Meditatie

….Wij vallen allen af als een blad, en onze misdaden voeren ons henen weg als een wind

Jesaja 64: 6b

 

HERFST

Zoals de lente spreekt van het leven, zo spreekt het najaar van het sterven. Prachtig zijn de najaarslanen met hun diepe, schone kleuren van de bladeren van de bomen, maar die spreken toch van vergane glorie, want nog even en ze vallen neer om vertreden en verteerd te worden. De taal van de herfst is de taal van het loslaten, want de bladeren moeten de boom loslaten, waarmee ze eens in levensverbinding samen groeiden. Loslaten, dat is de sprake, die er uitgaat van dit jaargetijde. Zoals iemand eens zei:

De dood heeft mij een brief geschreven;

Ik las hem op het vallend blad.

Ieder blad is een brief. Wij zijn de geadresseerden, de afzender is de dood. Wij allen vallen af als een blad. Of we willen sterven of leven, het is de werkelijkheid. Ondanks alle krampachtige pogingen om jong te lijken en jong te doen, het is de mens gezet eenmaal te sterven en daarna het oordeel. Wij moeten vallen, neervallen als het blad van de boom. O, die val in de dood!

Niets is er onzekerder dan het leven, en niets is er zekerder dan de dood. Och, wie zijn we? Wat zijn we? Eén rukje van de wind en we vallen neer. Stervelingen, dat zijn we. Meer niet. Ook al leven we alsof we hier eeuwig zullen blijven. Ook al denken we nog niet één uur aan de dood. Wij allen vallen af als een blad, maar we vallen niet in ’t niet als een blad. We verteren niet als een blad. Want we hebben een onsterfelijke ziel. Daarom is ons afvallen niet alleen een verdwijnen, maar tegelijk een verschijnen.
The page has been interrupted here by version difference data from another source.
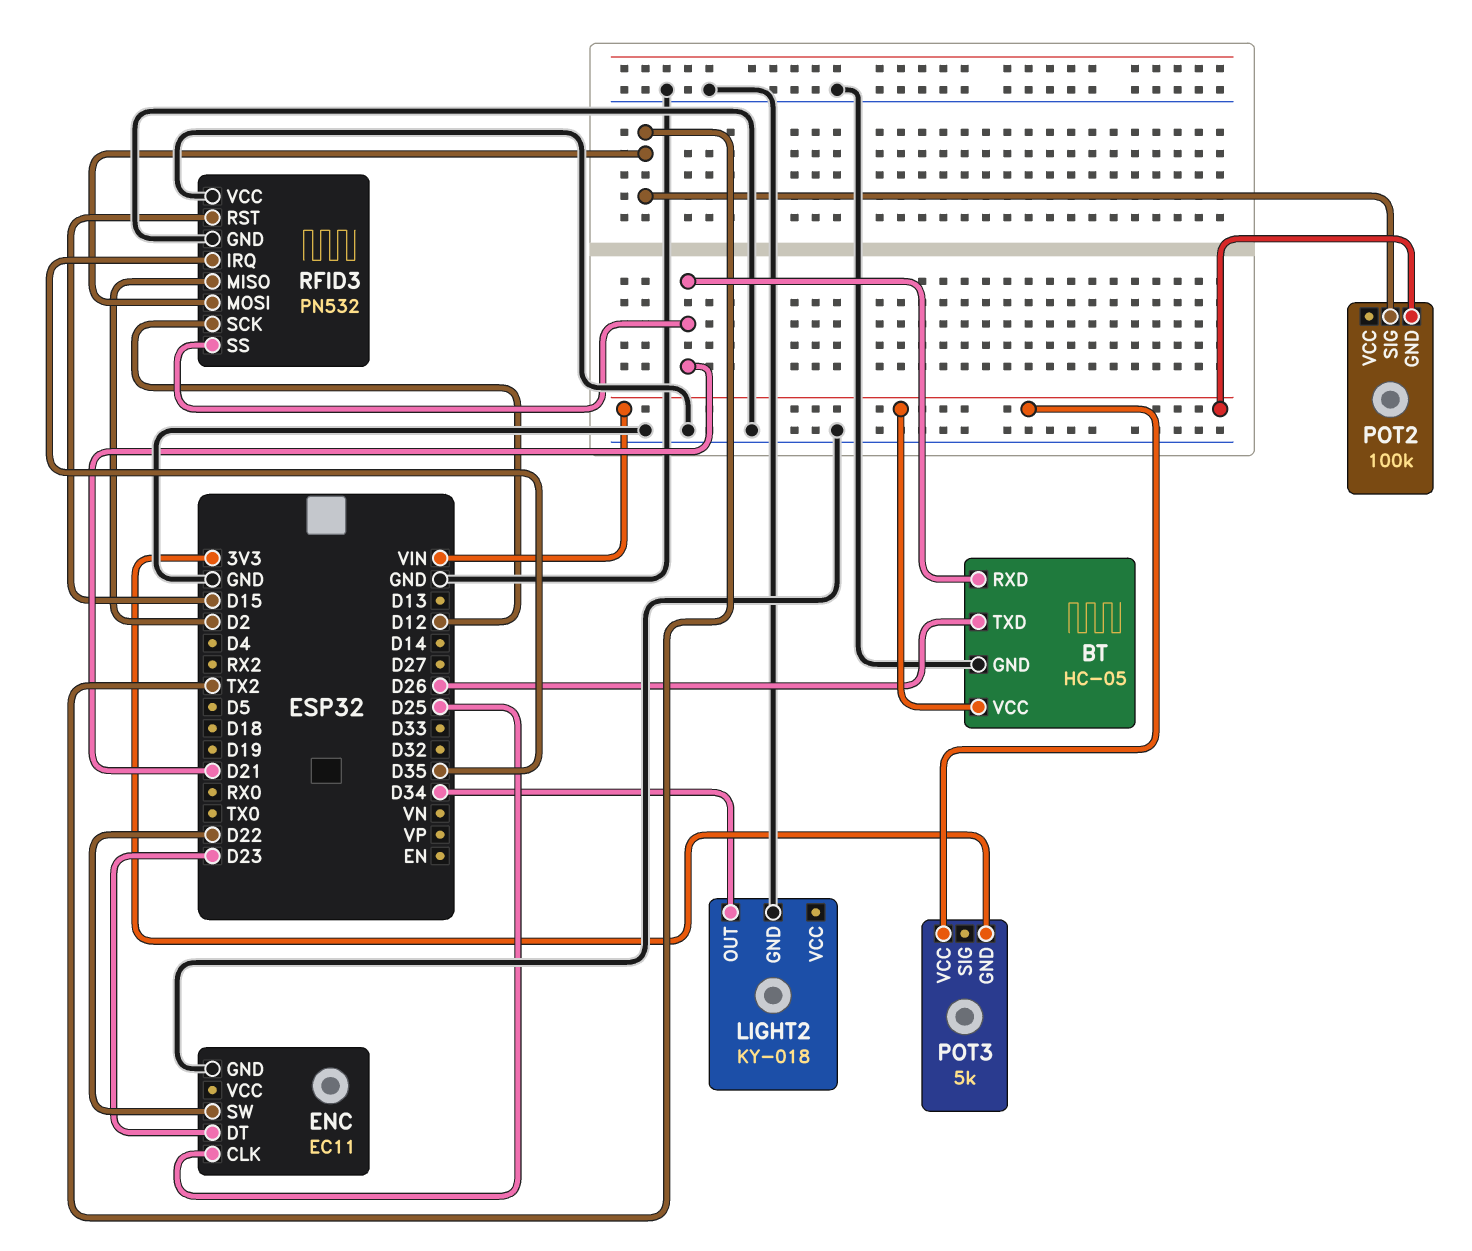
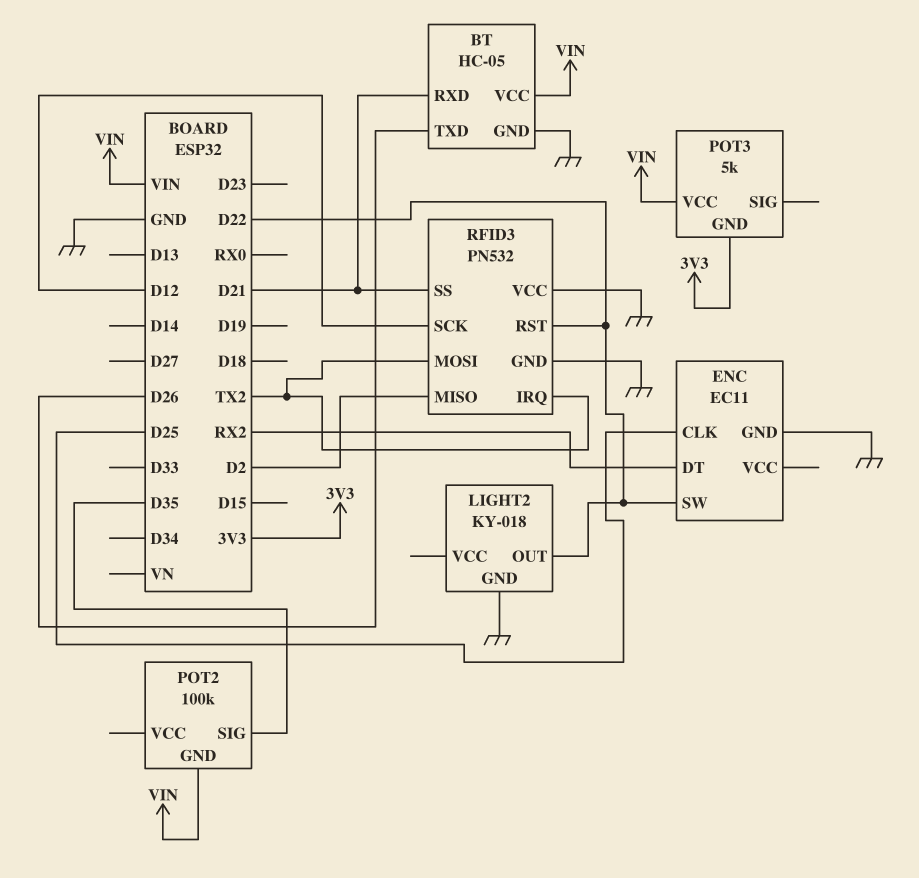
ENC pin DT: D23 -> RX2
LIGHT2 pin OUT: D34 -> D22
POT2 pin SIG: TX2 -> D35
RFID3 pin IRQ: D35 -> TX2
RFID3 pin RST: D15 -> D22

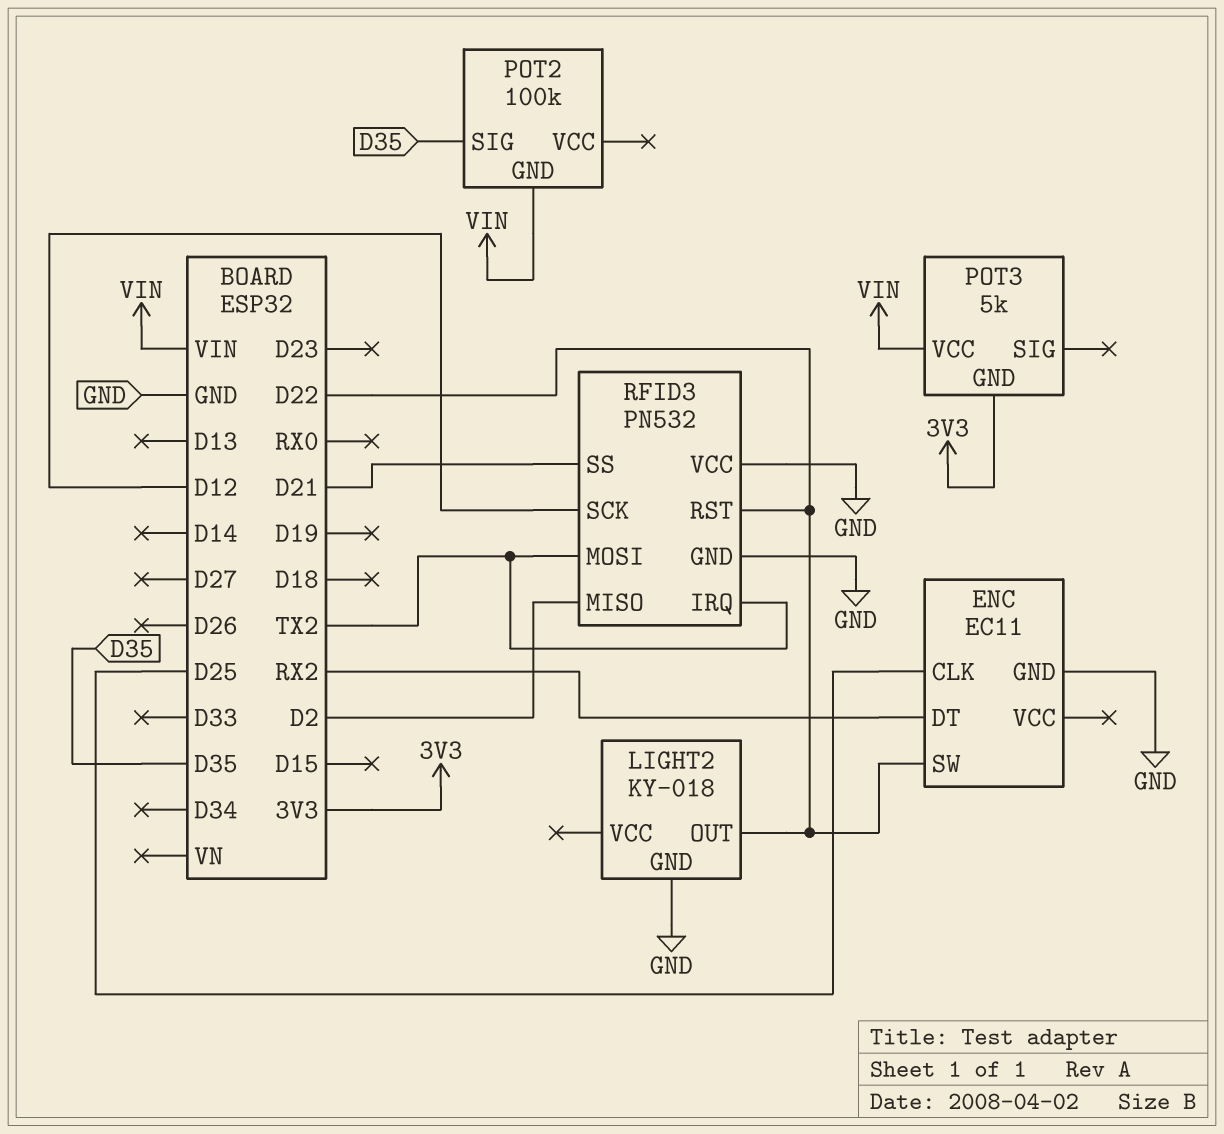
BT: HC-05 -> none
BT pin GND: GND -> none
BT pin RXD: D21 -> none
BT pin TXD: D26 -> none
BT pin VCC: VIN -> none

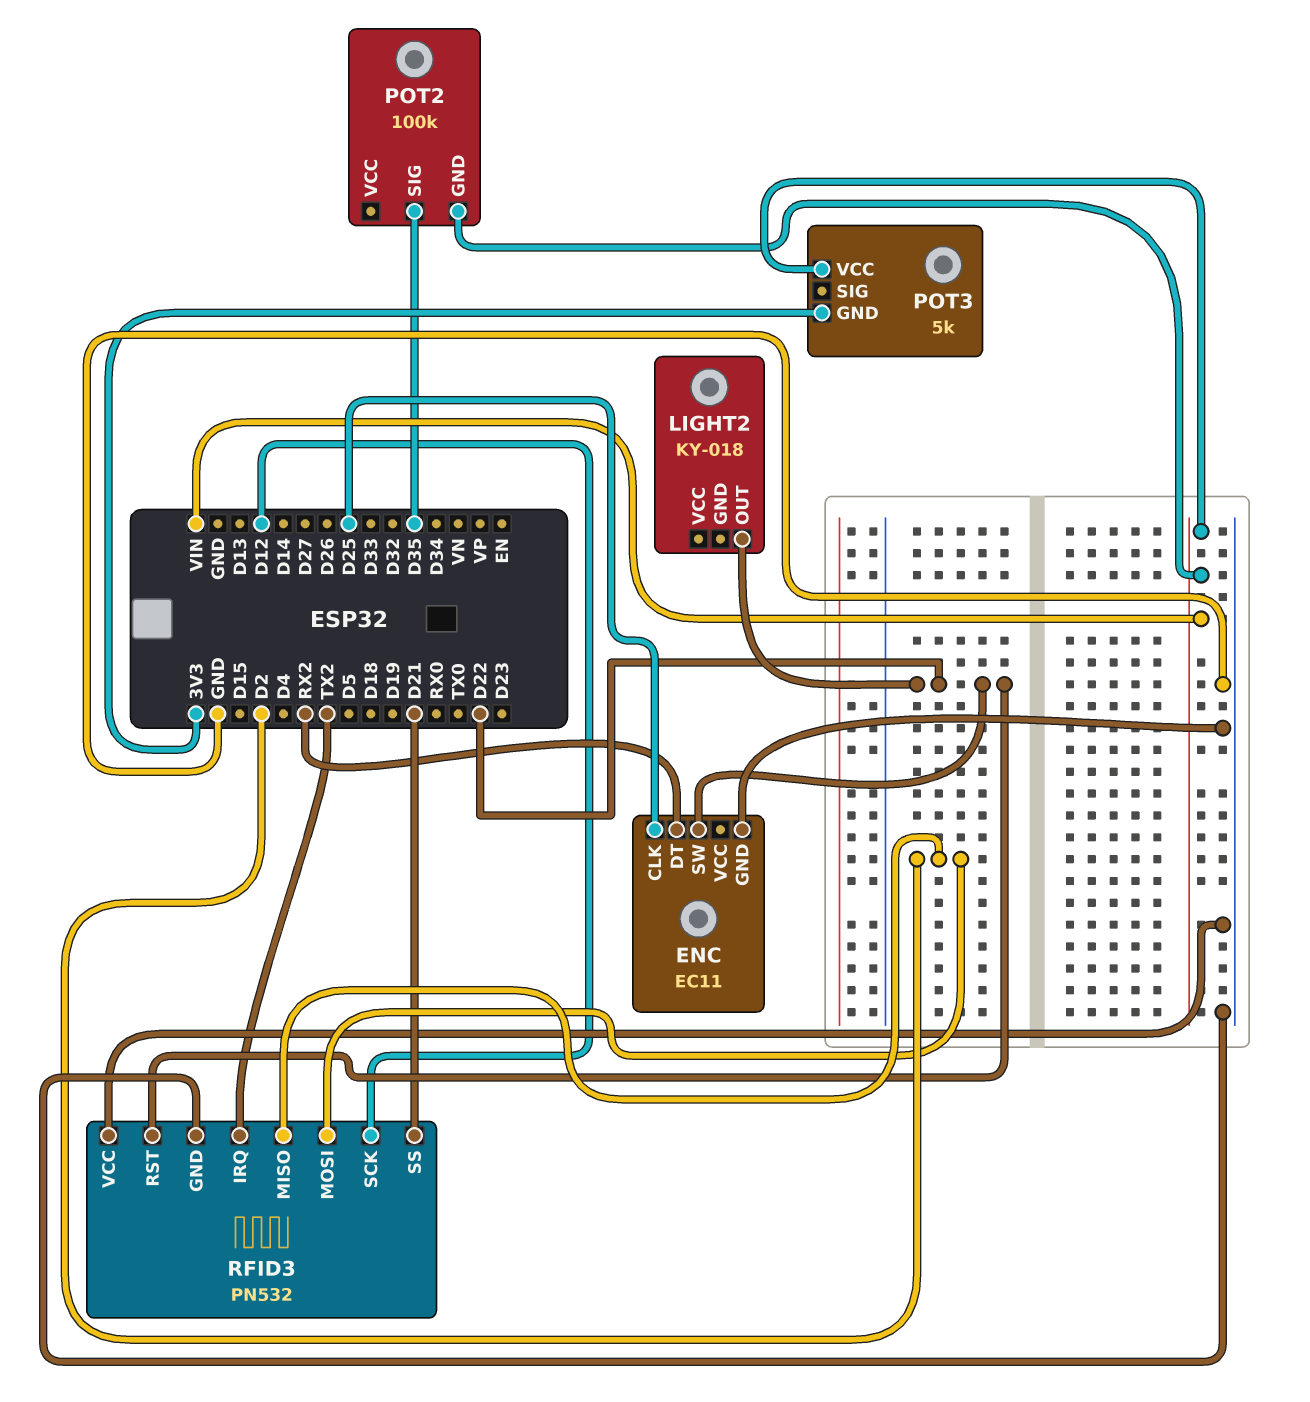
LIGHT2 pin GND: GND -> none
RFID3 pin MOSI: TX2 -> D2

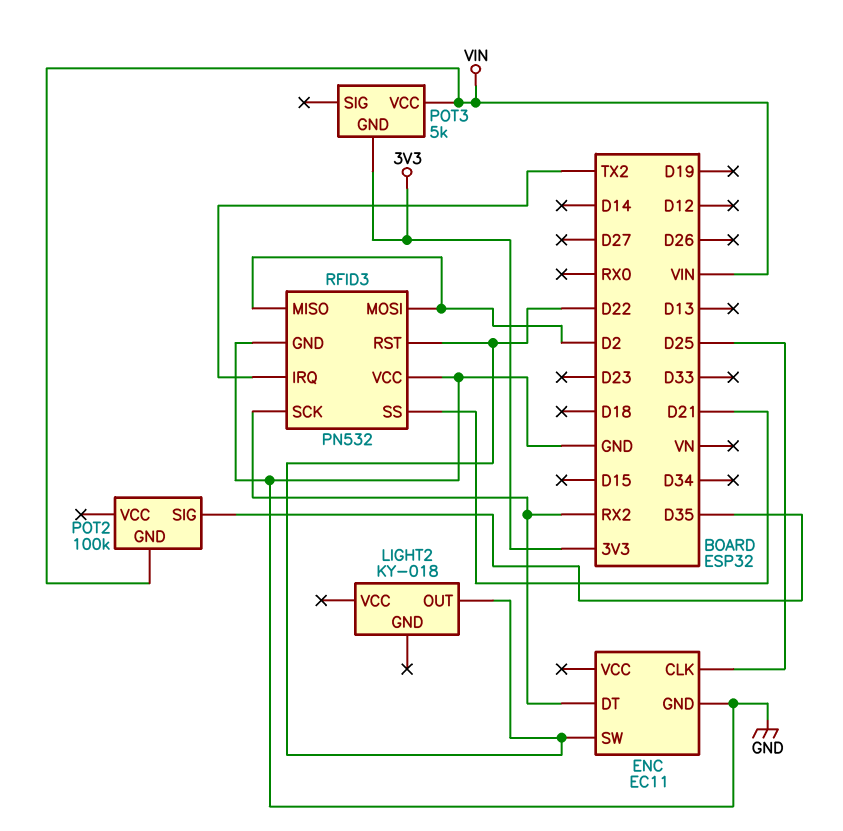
RFID3 pin SCK: D12 -> RX2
Verschijnen, namelijk voor God de Rechter, als de boeken worden geopend.

En de oorzaak van dat vallen als een blad? “Onze misdaden”, zegt Jesaja. Wij zijn de bladeren, onze misdaden zijn de wind. Onze misdaden slepen ons naar het graf. We lijden aan de ongeneeslijke ziekte der misdaden; en misdadigers moeten sterven. Zij hebben zelf om hun vonnis gevraagd. Wat zijn dat, misdaden? Is dat moord of diefstal of echtbreuk? Dan zouden de rijke jongelingen niet behoeven te sterven. Nee, misdaden, dat is al wat niet is gedaan tot ere Gods. Dan is alles mis gedaan, dan zijn zelfs de gerechtigheden een wegwerpelijk kleed. Er is eigenlijk maar één misdaad, namelijk deze: “Gij hebt God niet verheerlijkt”. Dan heeft zelfs de beste daad het doel gemist.

Daarom moet het blad vallen. Het heeft zichzelf door de misdaden losgescheurd van de Levensbron. Geschapen om te leven voor God, met God, bij God, maar het blad van

’s mensen leven moet loslaten, omdat het zelf losgelaten heeft. Niet de Schepper, maar de mens zelf heeft de dood in de wereld gebracht.

Zo moet onze dood onze schuld worden. Eigen schuld, eigen schuld. Zo moeten we worden wat we zijn, misdadigers. En wie een misdadiger is geworden, die moet sterven. Die moet zijn eigen vonnis tekenen. Zijn dood wordt zijn schuld. Zij leren sterven voordat ze sterven. Sterven voor Gods wet, sterven voor Gods recht, sterven voor God. Dood voor God. Doch wie zo mag sterven, voordat hij sterft, hij zal niet sterven wanneer hij sterft. Want voor misdadigers heeft God Zelf een eeuwig genadewonder bereid. Dat wonder ligt in Hem, Die met de misdadigers is gerekend. Hij stierf voor misdadigers. Hij moest God, de Levensbron loslaten, opdat er leven zou zijn voor stervenden.

Dat we dan de sprake verstaan van het vallend blad. Om geen rust meer te kunnen vinden voordat we die stervende Christus gevonden hebben. En Hij laat Zich nog vinden. Door misdadigers.